● **Aim of the exercise**
Reproduce the data below exactly as written. Pictures do not belong in the copy.

(Collected data)
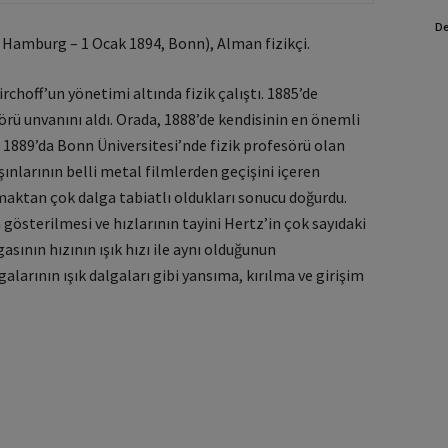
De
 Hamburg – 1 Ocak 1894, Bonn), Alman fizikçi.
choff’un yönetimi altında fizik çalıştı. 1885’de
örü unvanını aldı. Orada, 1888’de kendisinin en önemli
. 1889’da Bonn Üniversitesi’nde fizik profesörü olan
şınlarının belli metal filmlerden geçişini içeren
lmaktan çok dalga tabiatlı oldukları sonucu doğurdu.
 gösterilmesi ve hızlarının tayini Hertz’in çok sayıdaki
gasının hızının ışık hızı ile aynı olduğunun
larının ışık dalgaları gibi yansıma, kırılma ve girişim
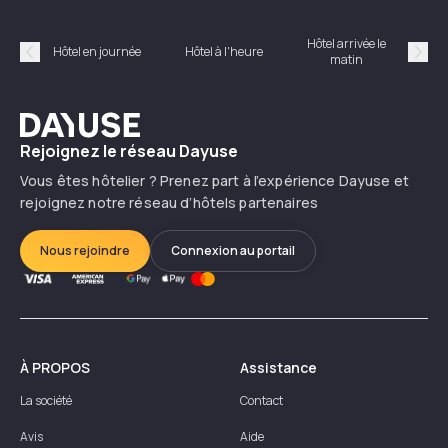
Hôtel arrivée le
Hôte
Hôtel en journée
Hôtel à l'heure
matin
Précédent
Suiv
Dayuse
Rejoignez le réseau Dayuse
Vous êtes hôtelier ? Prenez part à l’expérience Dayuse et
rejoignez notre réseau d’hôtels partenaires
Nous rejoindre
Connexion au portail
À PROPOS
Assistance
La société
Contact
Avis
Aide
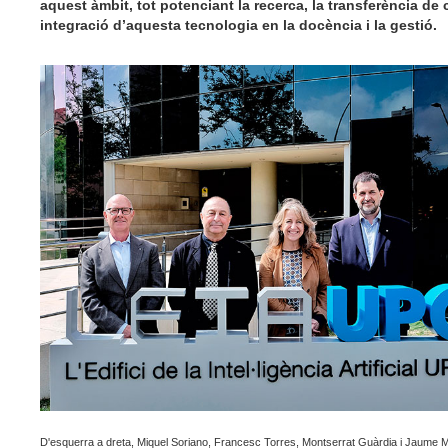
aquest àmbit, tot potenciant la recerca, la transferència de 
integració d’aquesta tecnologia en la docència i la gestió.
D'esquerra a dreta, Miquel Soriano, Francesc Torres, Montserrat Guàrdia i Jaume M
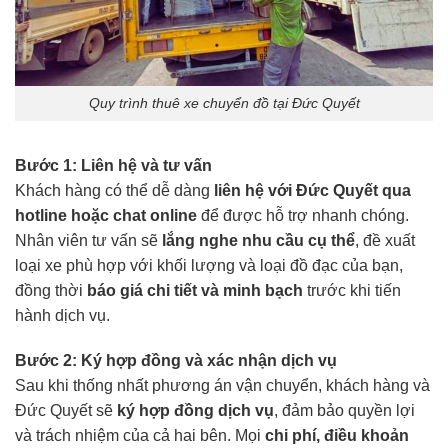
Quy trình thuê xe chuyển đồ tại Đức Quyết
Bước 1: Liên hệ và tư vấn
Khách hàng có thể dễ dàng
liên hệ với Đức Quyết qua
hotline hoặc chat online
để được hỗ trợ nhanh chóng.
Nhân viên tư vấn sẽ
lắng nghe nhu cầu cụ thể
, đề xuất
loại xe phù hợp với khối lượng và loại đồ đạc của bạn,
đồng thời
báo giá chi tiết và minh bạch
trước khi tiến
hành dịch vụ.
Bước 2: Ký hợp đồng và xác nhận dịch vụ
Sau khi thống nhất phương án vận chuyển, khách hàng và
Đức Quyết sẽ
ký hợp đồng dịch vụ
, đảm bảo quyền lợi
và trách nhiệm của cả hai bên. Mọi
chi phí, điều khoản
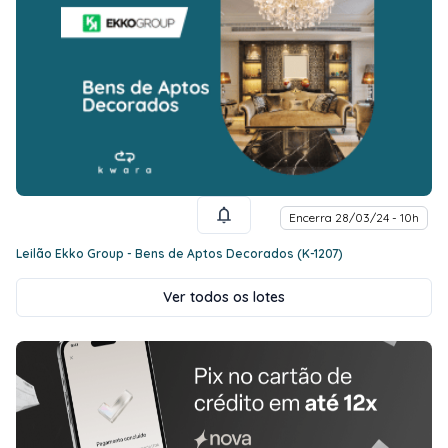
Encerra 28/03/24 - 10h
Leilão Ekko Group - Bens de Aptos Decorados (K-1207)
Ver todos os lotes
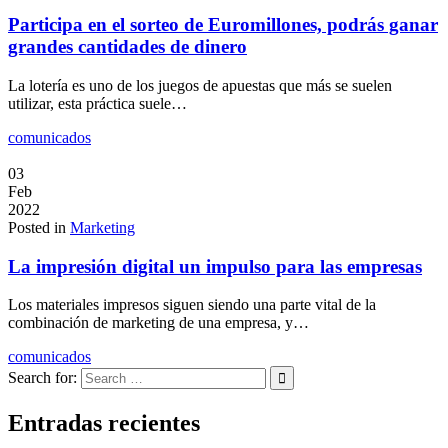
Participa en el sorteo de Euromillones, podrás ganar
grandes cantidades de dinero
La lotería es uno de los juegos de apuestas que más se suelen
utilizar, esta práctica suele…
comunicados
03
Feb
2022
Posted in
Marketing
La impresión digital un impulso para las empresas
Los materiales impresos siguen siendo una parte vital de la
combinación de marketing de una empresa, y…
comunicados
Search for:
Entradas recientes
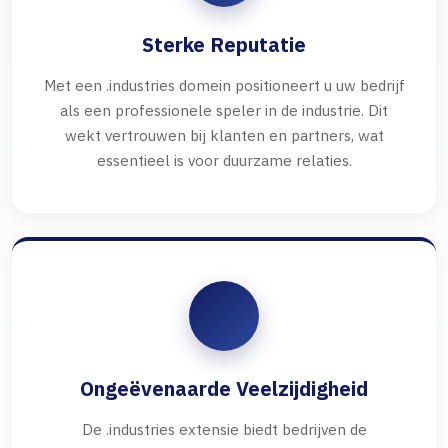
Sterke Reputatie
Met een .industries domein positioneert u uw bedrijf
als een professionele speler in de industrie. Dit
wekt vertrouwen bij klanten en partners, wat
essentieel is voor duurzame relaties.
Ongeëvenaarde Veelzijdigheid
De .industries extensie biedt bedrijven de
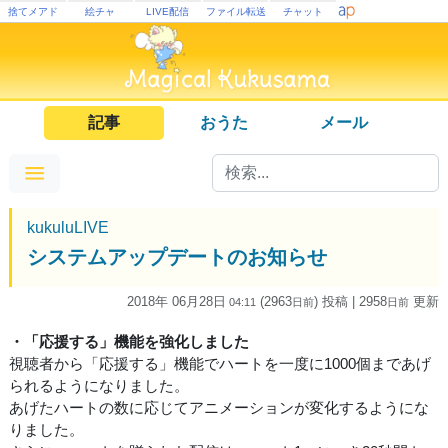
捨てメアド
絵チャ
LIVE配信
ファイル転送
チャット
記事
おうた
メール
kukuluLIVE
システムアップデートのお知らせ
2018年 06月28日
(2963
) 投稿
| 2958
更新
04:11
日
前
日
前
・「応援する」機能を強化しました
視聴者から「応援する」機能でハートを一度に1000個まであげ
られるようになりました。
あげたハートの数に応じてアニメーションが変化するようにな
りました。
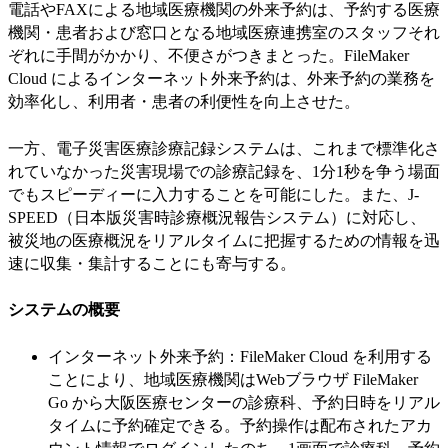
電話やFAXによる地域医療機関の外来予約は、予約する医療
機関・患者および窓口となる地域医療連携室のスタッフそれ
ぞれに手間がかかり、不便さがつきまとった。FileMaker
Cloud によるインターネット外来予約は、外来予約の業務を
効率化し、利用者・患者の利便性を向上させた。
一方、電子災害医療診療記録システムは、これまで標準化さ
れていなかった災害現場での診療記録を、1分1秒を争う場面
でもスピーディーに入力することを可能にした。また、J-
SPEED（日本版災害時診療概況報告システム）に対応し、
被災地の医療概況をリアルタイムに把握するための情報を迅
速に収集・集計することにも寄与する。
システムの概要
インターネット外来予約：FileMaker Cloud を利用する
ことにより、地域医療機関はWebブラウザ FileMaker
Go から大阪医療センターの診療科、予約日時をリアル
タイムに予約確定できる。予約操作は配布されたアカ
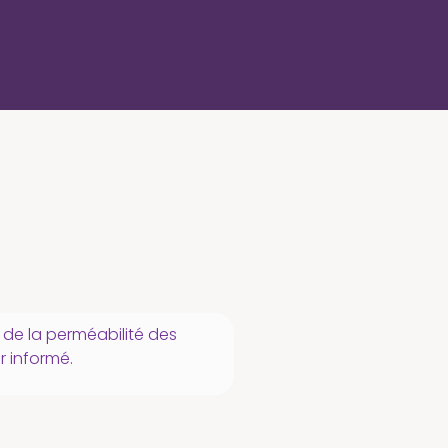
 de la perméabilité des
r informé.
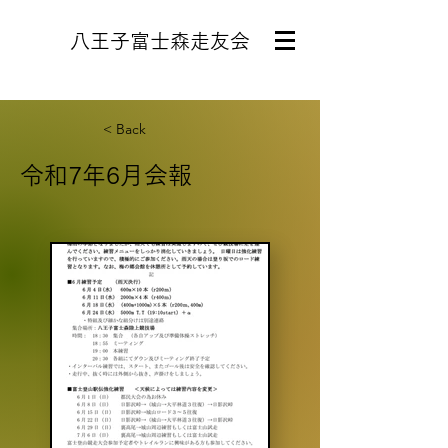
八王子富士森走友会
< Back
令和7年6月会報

● **Result of this task**
De
 Hamburg – 1 Ocak 1894, Bonn), Alman fizikçi.
choff’un yönetimi altında fizik çalıştı. 1885’de
örü unvanını aldı. Orada, 1888’de kendisinin en önemli
. 1889’da Bonn Üniversitesi’nde fizik profesörü olan
şınlarının belli metal filmlerden geçişini içeren
lmaktan çok dalga tabiatlı oldukları sonucu doğurdu.
 gösterilmesi ve hızlarının tayini Hertz’in çok sayıdaki
gasının hızının ışık hızı ile aynı olduğunun
larının ışık dalgaları gibi yansıma, kırılma ve girişim
Hôtel arrivée le
Hôte
Hôtel en journée
Hôtel à l'heure
matin
Précédent
Suiv
Dayuse
Rejoignez le réseau Dayuse
Vous êtes hôtelier ? Prenez part à l’expérience Dayuse et
rejoignez notre réseau d’hôtels partenaires
Nous rejoindre
Connexion au portail
À PROPOS
Assistance
La société
Contact
Avis
Aide
aquest àmbit, tot potenciant la recerca, la transferència de 
integració d’aquesta tecnologia en la docència i la gestió.
D'esquerra a dreta, Miquel Soriano, Francesc Torres, Montserrat Guàrdia i Jaume M
Quy trình thuê xe chuyển đồ tại Đức Quyết
Bước 1: Liên hệ và tư vấn
Khách hàng có thể dễ dàng
liên hệ với Đức Quyết qua
hotline hoặc chat online
để được hỗ trợ nhanh chóng.
Nhân viên tư vấn sẽ
lắng nghe nhu cầu cụ thể
, đề xuất
loại xe phù hợp với khối lượng và loại đồ đạc của bạn,
đồng thời
báo giá chi tiết và minh bạch
trước khi tiến
hành dịch vụ.
Bước 2: Ký hợp đồng và xác nhận dịch vụ
Sau khi thống nhất phương án vận chuyển, khách hàng và
Đức Quyết sẽ
ký hợp đồng dịch vụ
, đảm bảo quyền lợi
và trách nhiệm của cả hai bên. Mọi
chi phí, điều khoản
Encerra 28/03/24 - 10h
Leilão Ekko Group - Bens de Aptos Decorados (K-1207)
Ver todos os lotes
Participa en el sorteo de Euromillones, podrás ganar
grandes cantidades de dinero
La lotería es uno de los juegos de apuestas que más se suelen
utilizar, esta práctica suele…
comunicados
03
Feb
2022
Posted in
Marketing
La impresión digital un impulso para las empresas
Los materiales impresos siguen siendo una parte vital de la
combinación de marketing de una empresa, y…
comunicados
Search for:
Entradas recientes
Sterke Reputatie
Met een .industries domein positioneert u uw bedrijf
als een professionele speler in de industrie. Dit
wekt vertrouwen bij klanten en partners, wat
essentieel is voor duurzame relaties.
Ongeëvenaarde Veelzijdigheid
De .industries extensie biedt bedrijven de
捨てメアド
絵チャ
LIVE配信
ファイル転送
チャット
記事
おうた
メール
kukuluLIVE
システムアップデートのお知らせ
2018年 06月28日
(2963
) 投稿
| 2958
更新
04:11
日
前
日
前
・「応援する」機能を強化しました
視聴者から「応援する」機能でハートを一度に1000個まであげ
られるようになりました。
あげたハートの数に応じてアニメーションが変化するようにな
りました。
電話やFAXによる地域医療機関の外来予約は、予約する医療
機関・患者および窓口となる地域医療連携室のスタッフそれ
ぞれに手間がかかり、不便さがつきまとった。FileMaker
Cloud によるインターネット外来予約は、外来予約の業務を
効率化し、利用者・患者の利便性を向上させた。
一方、電子災害医療診療記録システムは、これまで標準化さ
れていなかった災害現場での診療記録を、1分1秒を争う場面
でもスピーディーに入力することを可能にした。また、J-
SPEED（日本版災害時診療概況報告システム）に対応し、
被災地の医療概況をリアルタイムに把握するための情報を迅
速に収集・集計することにも寄与する。
システムの概要
インターネット外来予約：FileMaker Cloud を利用する
ことにより、地域医療機関はWebブラウザ FileMaker
Go から大阪医療センターの診療科、予約日時をリアル
タイムに予約確定できる。予約操作は配布されたアカ
 de la perméabilité des
r informé.
八王子富士森走友会
< Back
令和7年6月会報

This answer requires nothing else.